BroomhildaLa principessa nella torre. A qualche critico non è andata giù la visione della donna nel film. In effetti la sposa di Django è la banale principessa rinchiusa nella torre e tenuta prigioniera dal drago che solo il principe azzurro riuscirà a liberare. Il film, a ben vedere, è proprio questo: la storia dell’eroe che sfida ogni pericolo per ricongiungersi con la sua bella. Aspettate un attimo, dove l’ho già sentita questa storia? Ah sì, proprio in Django. Quando l’eroe è libero di scegliersi la veste, ne sceglie una da principe azzurro. Il nome della bella è Broomhilda, che rimanda alla valchiria della letteratura nordica e a L’anello del Nibelungo di Wagner in cui è Sigfrido, l’eroe, che dopo aver superato difficili prove conquista l’amata. E guarda caso proprio il tedesco Schultz nota la similitudine delle due vicende e racconta a Django di Sigfrido. Davanti al focolare. Storie intorno al fuoco.

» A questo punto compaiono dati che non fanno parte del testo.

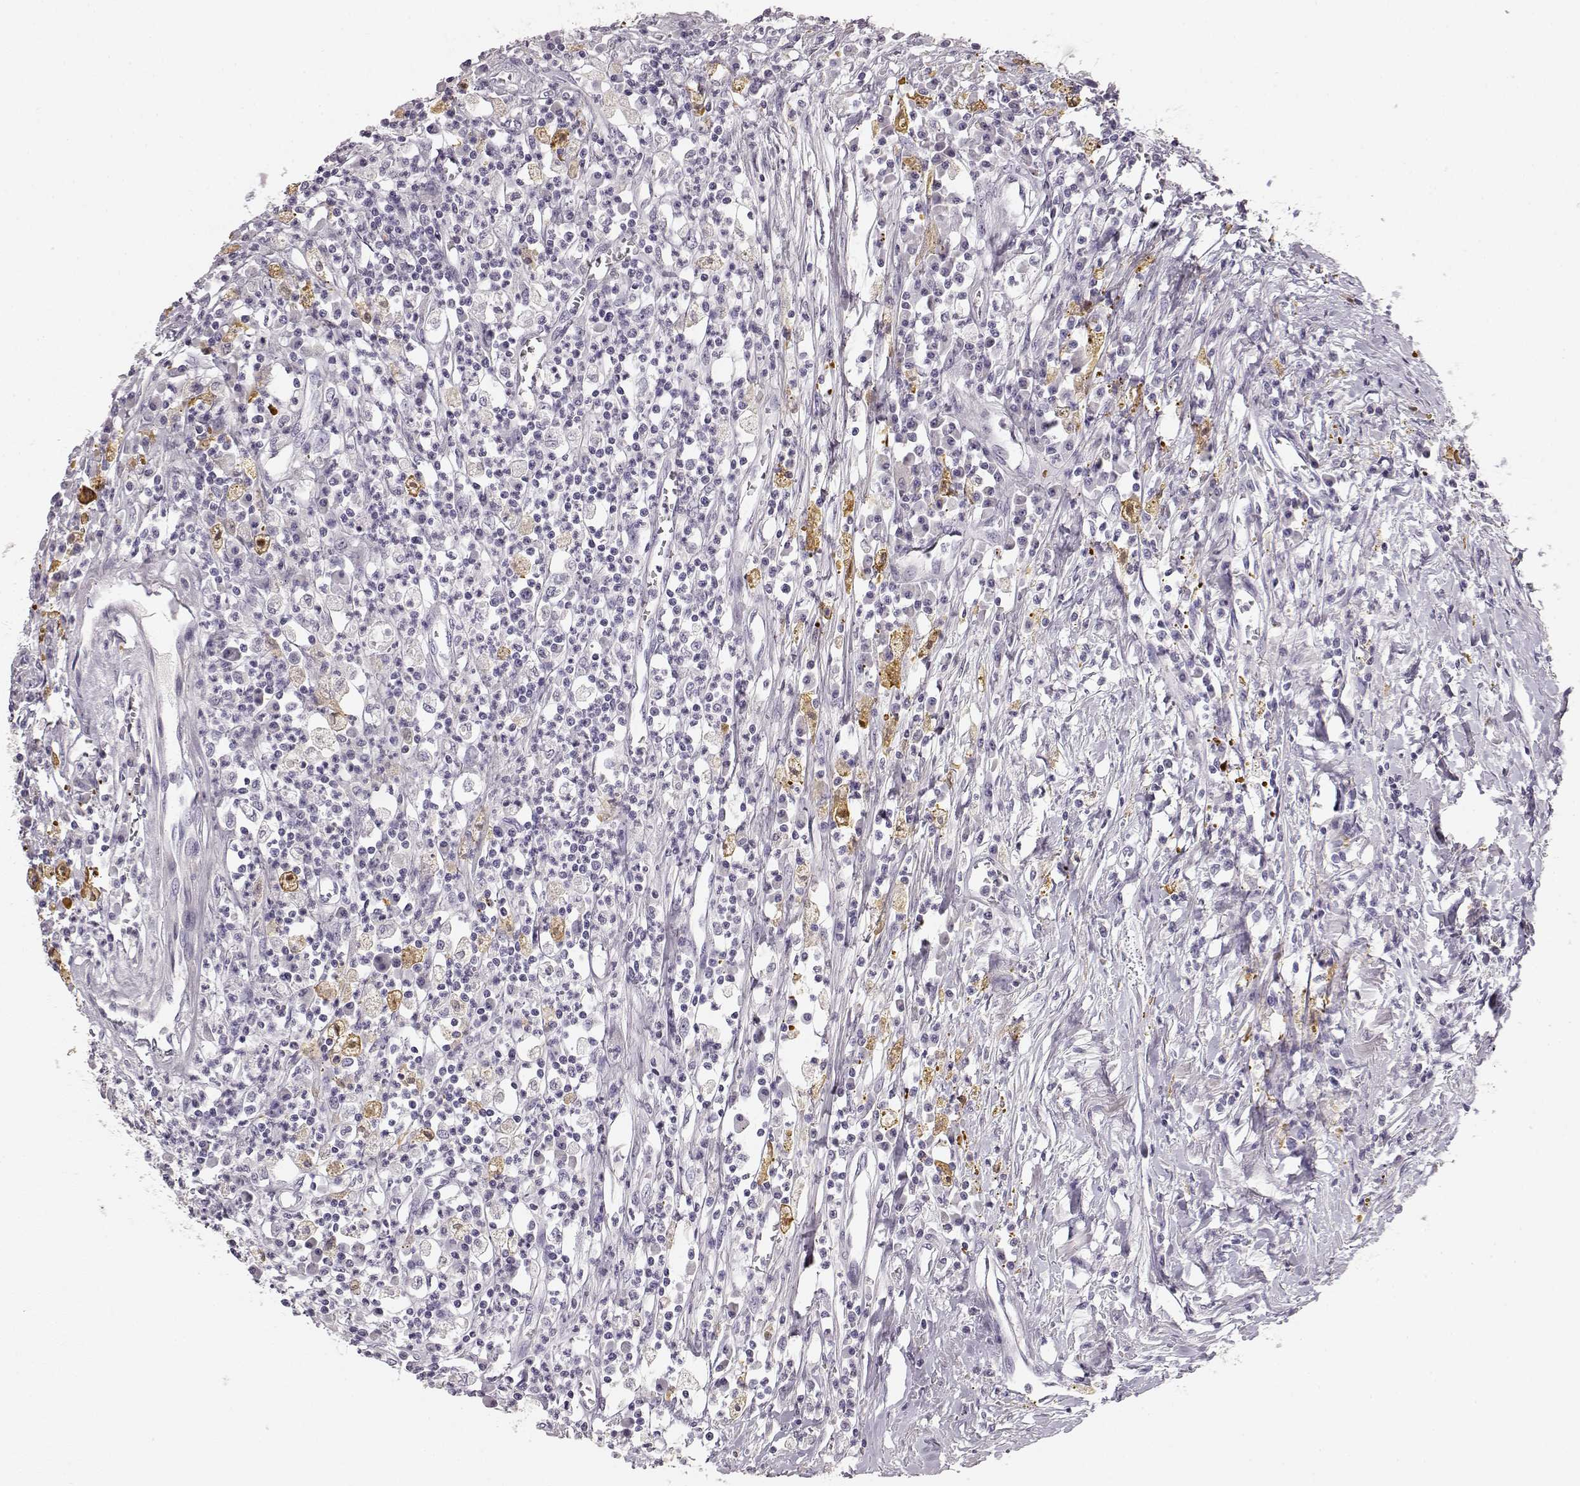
{"staining": {"intensity": "negative", "quantity": "none", "location": "none"}, "tissue": "colorectal cancer", "cell_type": "Tumor cells", "image_type": "cancer", "snomed": [{"axis": "morphology", "description": "Adenocarcinoma, NOS"}, {"axis": "topography", "description": "Rectum"}], "caption": "Tumor cells are negative for brown protein staining in adenocarcinoma (colorectal). Nuclei are stained in blue.", "gene": "KIAA0319", "patient": {"sex": "male", "age": 54}}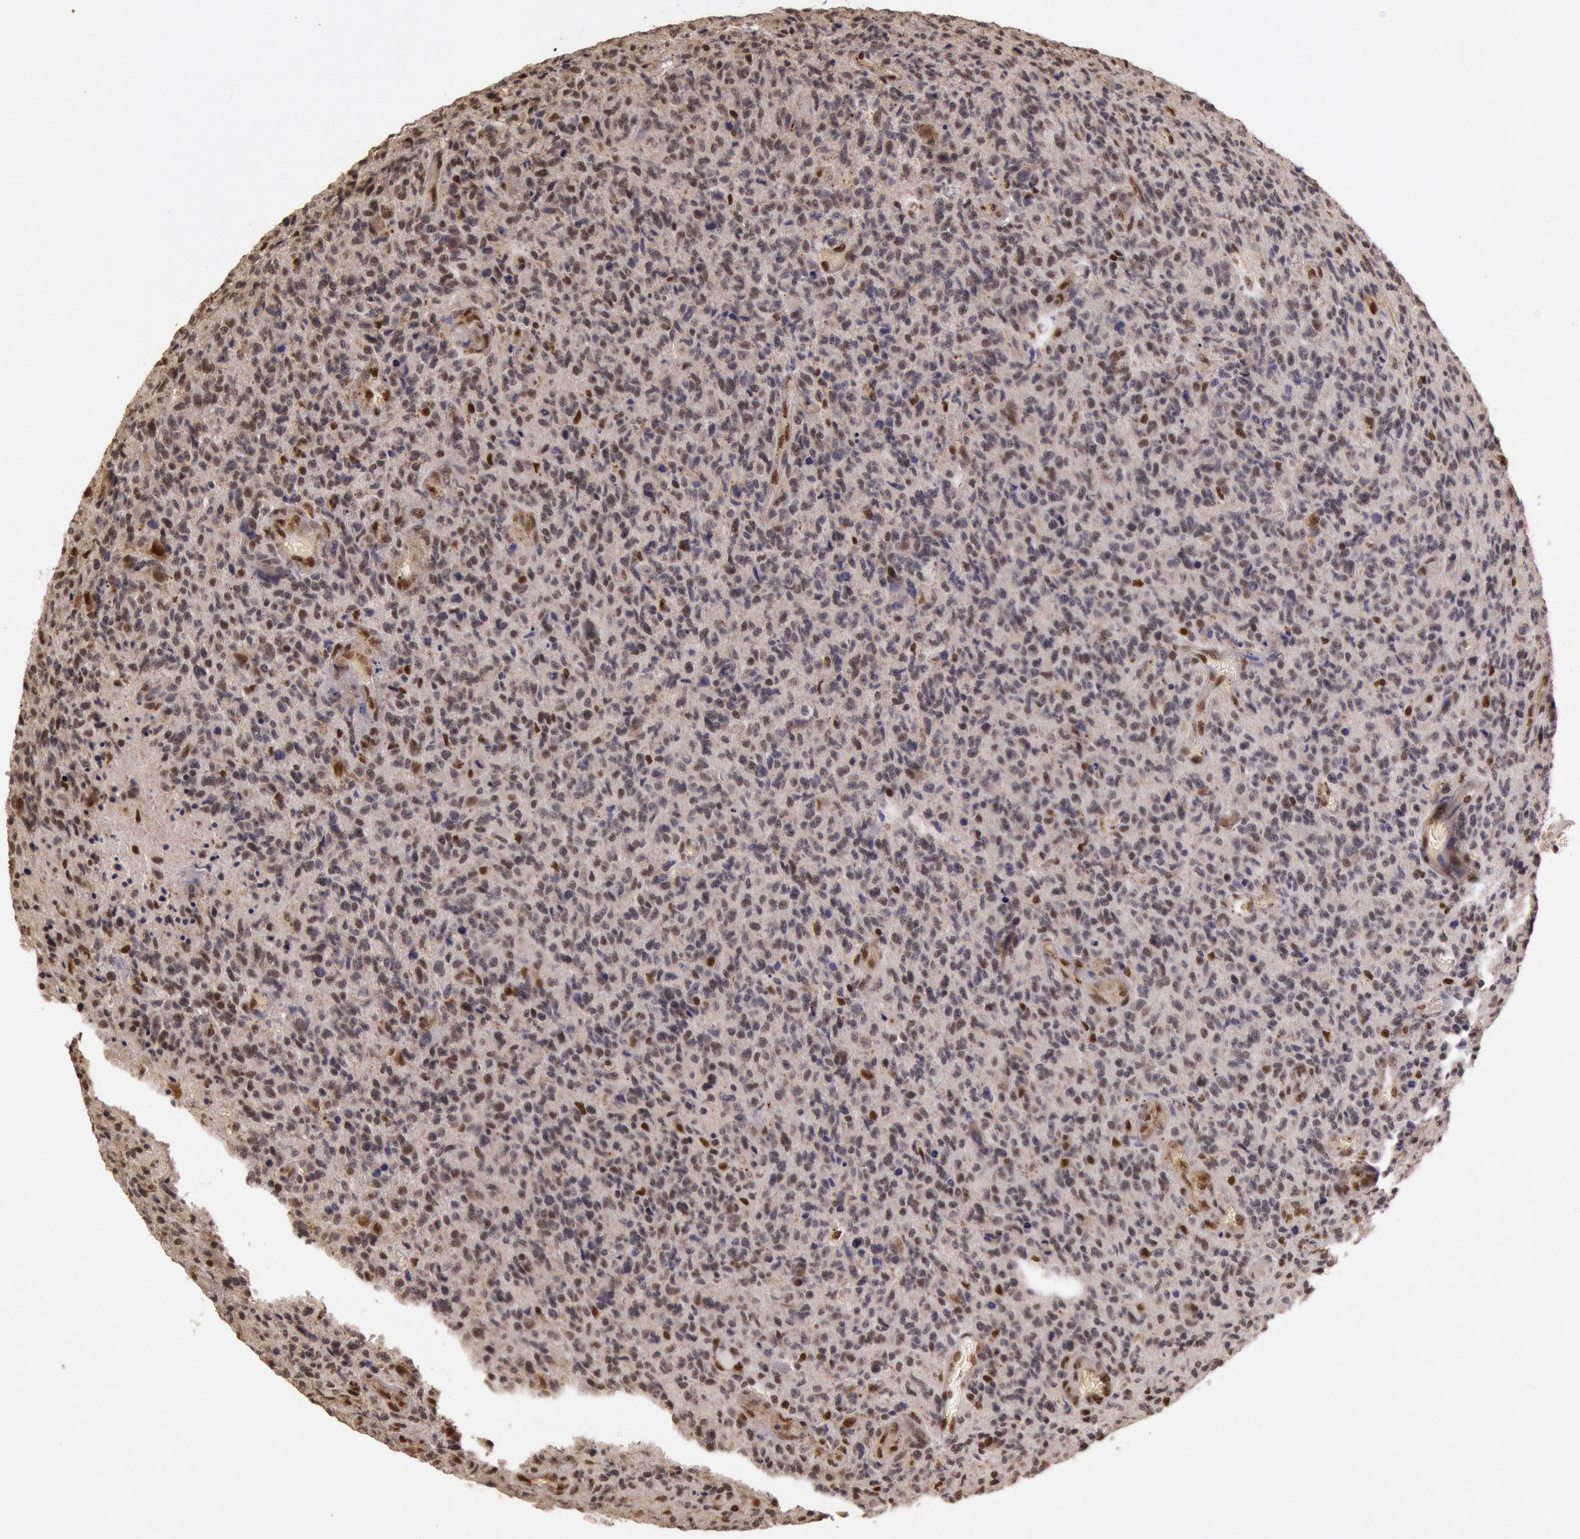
{"staining": {"intensity": "moderate", "quantity": "<25%", "location": "nuclear"}, "tissue": "glioma", "cell_type": "Tumor cells", "image_type": "cancer", "snomed": [{"axis": "morphology", "description": "Glioma, malignant, High grade"}, {"axis": "topography", "description": "Brain"}], "caption": "Glioma stained for a protein (brown) reveals moderate nuclear positive staining in approximately <25% of tumor cells.", "gene": "LIG4", "patient": {"sex": "male", "age": 36}}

Un film non può contenere tutti i temi e le istanze del mondo, e Tarantino fa una scelta. Butta al macero il femminismo perché non c’entra con la vicenda, e lo fa ironizzando sulla sua scelta presentando il personaggio femminile principale come la Bella Addormentata. Una macchietta. Perché non è quello il punto. E chi non lo capisce, ahimè, lo attaccherà e continuerà a farlo senza riuscire a lasciarsi andare.

Fidatevi di me: andate a vederlo e abbandonatevi. Fatevi cullare dalla storia.